# Try it
Convert the lines in the entries below into a JSON list of strings with one string per line, leaving out any blank lines. Include every entry.

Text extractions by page
◇ ◇ ◇

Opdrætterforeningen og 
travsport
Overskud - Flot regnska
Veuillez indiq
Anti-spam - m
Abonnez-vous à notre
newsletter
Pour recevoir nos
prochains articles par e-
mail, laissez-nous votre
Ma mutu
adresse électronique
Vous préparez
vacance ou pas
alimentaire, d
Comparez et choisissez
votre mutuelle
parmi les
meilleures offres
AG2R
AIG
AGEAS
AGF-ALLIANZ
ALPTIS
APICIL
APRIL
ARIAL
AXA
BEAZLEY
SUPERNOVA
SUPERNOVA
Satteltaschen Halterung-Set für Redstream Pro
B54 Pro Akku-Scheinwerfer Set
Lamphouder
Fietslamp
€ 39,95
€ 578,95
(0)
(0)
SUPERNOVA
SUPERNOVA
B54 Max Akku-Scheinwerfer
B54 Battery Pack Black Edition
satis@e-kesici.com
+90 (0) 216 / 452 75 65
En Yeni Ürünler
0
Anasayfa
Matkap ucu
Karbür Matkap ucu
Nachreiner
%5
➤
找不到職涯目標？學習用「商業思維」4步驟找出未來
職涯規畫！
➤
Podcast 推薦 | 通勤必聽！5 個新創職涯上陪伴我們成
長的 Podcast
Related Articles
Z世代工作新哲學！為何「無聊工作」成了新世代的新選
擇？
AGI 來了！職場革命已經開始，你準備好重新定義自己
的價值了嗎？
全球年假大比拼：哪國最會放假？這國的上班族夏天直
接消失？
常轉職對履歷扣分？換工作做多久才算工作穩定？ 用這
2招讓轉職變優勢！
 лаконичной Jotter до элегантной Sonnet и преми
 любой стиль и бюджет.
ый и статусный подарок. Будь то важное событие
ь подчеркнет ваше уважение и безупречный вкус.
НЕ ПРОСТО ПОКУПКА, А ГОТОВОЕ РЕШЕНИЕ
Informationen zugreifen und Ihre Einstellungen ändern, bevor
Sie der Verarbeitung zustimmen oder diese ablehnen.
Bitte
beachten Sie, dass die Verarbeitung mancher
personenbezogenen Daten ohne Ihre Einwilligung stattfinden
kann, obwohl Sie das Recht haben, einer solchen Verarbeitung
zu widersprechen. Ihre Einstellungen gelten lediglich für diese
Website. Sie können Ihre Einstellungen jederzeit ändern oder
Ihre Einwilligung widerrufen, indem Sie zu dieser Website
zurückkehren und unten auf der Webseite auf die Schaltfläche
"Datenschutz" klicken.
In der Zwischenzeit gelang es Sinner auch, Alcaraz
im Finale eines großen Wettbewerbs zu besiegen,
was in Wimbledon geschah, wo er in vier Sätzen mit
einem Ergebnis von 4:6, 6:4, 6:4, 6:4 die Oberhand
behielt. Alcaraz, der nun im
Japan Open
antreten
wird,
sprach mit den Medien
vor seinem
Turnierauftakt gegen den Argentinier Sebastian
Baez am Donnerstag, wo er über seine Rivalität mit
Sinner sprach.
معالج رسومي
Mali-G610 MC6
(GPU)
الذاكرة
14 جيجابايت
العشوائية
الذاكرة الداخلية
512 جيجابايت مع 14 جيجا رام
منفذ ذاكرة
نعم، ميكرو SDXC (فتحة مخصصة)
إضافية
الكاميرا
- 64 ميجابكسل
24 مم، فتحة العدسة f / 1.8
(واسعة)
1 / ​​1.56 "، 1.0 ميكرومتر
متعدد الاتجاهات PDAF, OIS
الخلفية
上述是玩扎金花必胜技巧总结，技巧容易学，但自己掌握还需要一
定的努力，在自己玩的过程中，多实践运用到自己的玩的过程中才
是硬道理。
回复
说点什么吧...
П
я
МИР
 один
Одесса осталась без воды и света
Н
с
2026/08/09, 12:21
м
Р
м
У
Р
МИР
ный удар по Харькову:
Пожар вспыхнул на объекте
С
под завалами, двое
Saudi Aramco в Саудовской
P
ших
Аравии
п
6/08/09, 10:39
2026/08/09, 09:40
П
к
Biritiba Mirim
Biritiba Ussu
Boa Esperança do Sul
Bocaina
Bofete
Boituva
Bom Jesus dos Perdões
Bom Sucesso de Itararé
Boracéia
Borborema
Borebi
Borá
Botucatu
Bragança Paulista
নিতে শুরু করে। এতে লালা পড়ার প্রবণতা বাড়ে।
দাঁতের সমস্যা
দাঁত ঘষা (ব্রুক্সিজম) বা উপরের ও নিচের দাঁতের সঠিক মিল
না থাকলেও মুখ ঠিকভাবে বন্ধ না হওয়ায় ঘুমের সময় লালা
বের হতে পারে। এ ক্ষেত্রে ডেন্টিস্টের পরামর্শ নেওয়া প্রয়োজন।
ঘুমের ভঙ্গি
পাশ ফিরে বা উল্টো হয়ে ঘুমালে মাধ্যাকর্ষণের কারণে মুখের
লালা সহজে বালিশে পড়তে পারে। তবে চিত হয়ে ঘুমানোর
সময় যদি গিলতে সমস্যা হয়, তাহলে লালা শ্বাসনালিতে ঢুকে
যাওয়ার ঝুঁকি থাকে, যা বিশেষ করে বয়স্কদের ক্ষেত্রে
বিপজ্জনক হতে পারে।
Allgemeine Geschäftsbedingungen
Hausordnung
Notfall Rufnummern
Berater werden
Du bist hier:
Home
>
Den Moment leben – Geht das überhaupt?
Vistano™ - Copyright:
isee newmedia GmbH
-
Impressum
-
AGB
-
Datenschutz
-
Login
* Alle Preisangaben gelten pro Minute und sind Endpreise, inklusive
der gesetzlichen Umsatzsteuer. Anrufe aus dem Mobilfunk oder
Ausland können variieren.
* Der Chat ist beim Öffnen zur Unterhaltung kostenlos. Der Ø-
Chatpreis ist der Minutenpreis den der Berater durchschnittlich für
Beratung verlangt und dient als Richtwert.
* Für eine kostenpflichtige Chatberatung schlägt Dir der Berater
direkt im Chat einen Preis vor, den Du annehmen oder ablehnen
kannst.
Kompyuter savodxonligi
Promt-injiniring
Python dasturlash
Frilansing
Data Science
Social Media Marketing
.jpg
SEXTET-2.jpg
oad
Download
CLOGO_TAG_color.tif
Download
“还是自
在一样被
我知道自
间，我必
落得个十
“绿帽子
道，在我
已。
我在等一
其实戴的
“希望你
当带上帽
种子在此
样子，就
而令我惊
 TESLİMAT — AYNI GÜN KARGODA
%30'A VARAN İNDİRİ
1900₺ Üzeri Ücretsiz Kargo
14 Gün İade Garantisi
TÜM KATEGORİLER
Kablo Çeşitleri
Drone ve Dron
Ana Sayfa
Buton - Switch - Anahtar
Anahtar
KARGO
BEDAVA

◇ ◇ ◇

# Finished exercise
[
  "Opdrætterforeningen og ",
  "travsport",
  "Overskud - Flot regnska",
  "Veuillez indiq",
  "Anti-spam - m",
  "Abonnez-vous à notre",
  "newsletter",
  "Pour recevoir nos",
  "prochains articles par e-",
  "mail, laissez-nous votre",
  "Ma mutu",
  "adresse électronique",
  "Vous préparez",
  "vacance ou pas",
  "alimentaire, d",
  "Comparez et choisissez",
  "votre mutuelle",
  "parmi les",
  "meilleures offres",
  "AG2R",
  "AIG",
  "AGEAS",
  "AGF-ALLIANZ",
  "ALPTIS",
  "APICIL",
  "APRIL",
  "ARIAL",
  "AXA",
  "BEAZLEY",
  "SUPERNOVA",
  "SUPERNOVA",
  "Satteltaschen Halterung-Set für Redstream Pro",
  "B54 Pro Akku-Scheinwerfer Set",
  "Lamphouder",
  "Fietslamp",
  "€ 39,95",
  "€ 578,95",
  "(0)",
  "(0)",
  "SUPERNOVA",
  "SUPERNOVA",
  "B54 Max Akku-Scheinwerfer",
  "B54 Battery Pack Black Edition",
  "satis@e-kesici.com",
  "+90 (0) 216 / 452 75 65",
  "En Yeni Ürünler",
  "0",
  "Anasayfa",
  "Matkap ucu",
  "Karbür Matkap ucu",
  "Nachreiner",
  "%5",
  "➤",
  "找不到職涯目標？學習用「商業思維」4步驟找出未來",
  "職涯規畫！",
  "➤",
  "Podcast 推薦 | 通勤必聽！5 個新創職涯上陪伴我們成",
  "長的 Podcast",
  "Related Articles",
  "Z世代工作新哲學！為何「無聊工作」成了新世代的新選",
  "擇？",
  "AGI 來了！職場革命已經開始，你準備好重新定義自己",
  "的價值了嗎？",
  "全球年假大比拼：哪國最會放假？這國的上班族夏天直",
  "接消失？",
  "常轉職對履歷扣分？換工作做多久才算工作穩定？ 用這",
  "2招讓轉職變優勢！",
  " лаконичной Jotter до элегантной Sonnet и преми",
  " любой стиль и бюджет.",
  "ый и статусный подарок. Будь то важное событие",
  "ь подчеркнет ваше уважение и безупречный вкус.",
  "НЕ ПРОСТО ПОКУПКА, А ГОТОВОЕ РЕШЕНИЕ",
  "Informationen zugreifen und Ihre Einstellungen ändern, bevor",
  "Sie der Verarbeitung zustimmen oder diese ablehnen.",
  "Bitte",
  "beachten Sie, dass die Verarbeitung mancher",
  "personenbezogenen Daten ohne Ihre Einwilligung stattfinden",
  "kann, obwohl Sie das Recht haben, einer solchen Verarbeitung",
  "zu widersprechen. Ihre Einstellungen gelten lediglich für diese",
  "Website. Sie können Ihre Einstellungen jederzeit ändern oder",
  "Ihre Einwilligung widerrufen, indem Sie zu dieser Website",
  "zurückkehren und unten auf der Webseite auf die Schaltfläche",
  "\"Datenschutz\" klicken.",
  "In der Zwischenzeit gelang es Sinner auch, Alcaraz",
  "im Finale eines großen Wettbewerbs zu besiegen,",
  "was in Wimbledon geschah, wo er in vier Sätzen mit",
  "einem Ergebnis von 4:6, 6:4, 6:4, 6:4 die Oberhand",
  "behielt. Alcaraz, der nun im",
  "Japan Open",
  "antreten",
  "wird,",
  "sprach mit den Medien",
  "vor seinem",
  "Turnierauftakt gegen den Argentinier Sebastian",
  "Baez am Donnerstag, wo er über seine Rivalität mit",
  "Sinner sprach.",
  "معالج رسومي",
  "Mali-G610 MC6",
  "(GPU)",
  "الذاكرة",
  "14 جيجابايت",
  "العشوائية",
  "الذاكرة الداخلية",
  "512 جيجابايت مع 14 جيجا رام",
  "منفذ ذاكرة",
  "نعم، ميكرو SDXC (فتحة مخصصة)",
  "إضافية",
  "الكاميرا",
  "- 64 ميجابكسل",
  "24 مم، فتحة العدسة f / 1.8",
  "(واسعة)",
  "1 / ​​1.56 \"، 1.0 ميكرومتر",
  "متعدد الاتجاهات PDAF, OIS",
  "الخلفية",
  "上述是玩扎金花必胜技巧总结，技巧容易学，但自己掌握还需要一",
  "定的努力，在自己玩的过程中，多实践运用到自己的玩的过程中才",
  "是硬道理。",
  "回复",
  "说点什么吧...",
  "П",
  "я",
  "МИР",
  " один",
  "Одесса осталась без воды и света",
  "Н",
  "с",
  "2026/08/09, 12:21",
  "м",
  "Р",
  "м",
  "У",
  "Р",
  "МИР",
  "ный удар по Харькову:",
  "Пожар вспыхнул на объекте",
  "С",
  "под завалами, двое",
  "Saudi Aramco в Саудовской",
  "P",
  "ших",
  "Аравии",
  "п",
  "6/08/09, 10:39",
  "2026/08/09, 09:40",
  "П",
  "к",
  "Biritiba Mirim",
  "Biritiba Ussu",
  "Boa Esperança do Sul",
  "Bocaina",
  "Bofete",
  "Boituva",
  "Bom Jesus dos Perdões",
  "Bom Sucesso de Itararé",
  "Boracéia",
  "Borborema",
  "Borebi",
  "Borá",
  "Botucatu",
  "Bragança Paulista",
  "নিতে শুরু করে। এতে লালা পড়ার প্রবণতা বাড়ে।",
  "দাঁতের সমস্যা",
  "দাঁত ঘষা (ব্রুক্সিজম) বা উপরের ও নিচের দাঁতের সঠিক মিল",
  "না থাকলেও মুখ ঠিকভাবে বন্ধ না হওয়ায় ঘুমের সময় লালা",
  "বের হতে পারে। এ ক্ষেত্রে ডেন্টিস্টের পরামর্শ নেওয়া প্রয়োজন।",
  "ঘুমের ভঙ্গি",
  "পাশ ফিরে বা উল্টো হয়ে ঘুমালে মাধ্যাকর্ষণের কারণে মুখের",
  "লালা সহজে বালিশে পড়তে পারে। তবে চিত হয়ে ঘুমানোর",
  "সময় যদি গিলতে সমস্যা হয়, তাহলে লালা শ্বাসনালিতে ঢুকে",
  "যাওয়ার ঝুঁকি থাকে, যা বিশেষ করে বয়স্কদের ক্ষেত্রে",
  "বিপজ্জনক হতে পারে।",
  "Allgemeine Geschäftsbedingungen",
  "Hausordnung",
  "Notfall Rufnummern",
  "Berater werden",
  "Du bist hier:",
  "Home",
  ">",
  "Den Moment leben – Geht das überhaupt?",
  "Vistano™ - Copyright:",
  "isee newmedia GmbH",
  "-",
  "Impressum",
  "-",
  "AGB",
  "-",
  "Datenschutz",
  "-",
  "Login",
  "* Alle Preisangaben gelten pro Minute und sind Endpreise, inklusive",
  "der gesetzlichen Umsatzsteuer. Anrufe aus dem Mobilfunk oder",
  "Ausland können variieren.",
  "* Der Chat ist beim Öffnen zur Unterhaltung kostenlos. Der Ø-",
  "Chatpreis ist der Minutenpreis den der Berater durchschnittlich für",
  "Beratung verlangt und dient als Richtwert.",
  "* Für eine kostenpflichtige Chatberatung schlägt Dir der Berater",
  "direkt im Chat einen Preis vor, den Du annehmen oder ablehnen",
  "kannst.",
  "Kompyuter savodxonligi",
  "Promt-injiniring",
  "Python dasturlash",
  "Frilansing",
  "Data Science",
  "Social Media Marketing",
  ".jpg",
  "SEXTET-2.jpg",
  "oad",
  "Download",
  "CLOGO_TAG_color.tif",
  "Download",
  "“还是自",
  "在一样被",
  "我知道自",
  "间，我必",
  "落得个十",
  "“绿帽子",
  "道，在我",
  "已。",
  "我在等一",
  "其实戴的",
  "“希望你",
  "当带上帽",
  "种子在此",
  "样子，就",
  "而令我惊",
  " TESLİMAT — AYNI GÜN KARGODA",
  "%30'A VARAN İNDİRİ",
  "1900₺ Üzeri Ücretsiz Kargo",
  "14 Gün İade Garantisi",
  "TÜM KATEGORİLER",
  "Kablo Çeşitleri",
  "Drone ve Dron",
  "Ana Sayfa",
  "Buton - Switch - Anahtar",
  "Anahtar",
  "KARGO",
  "BEDAVA"
]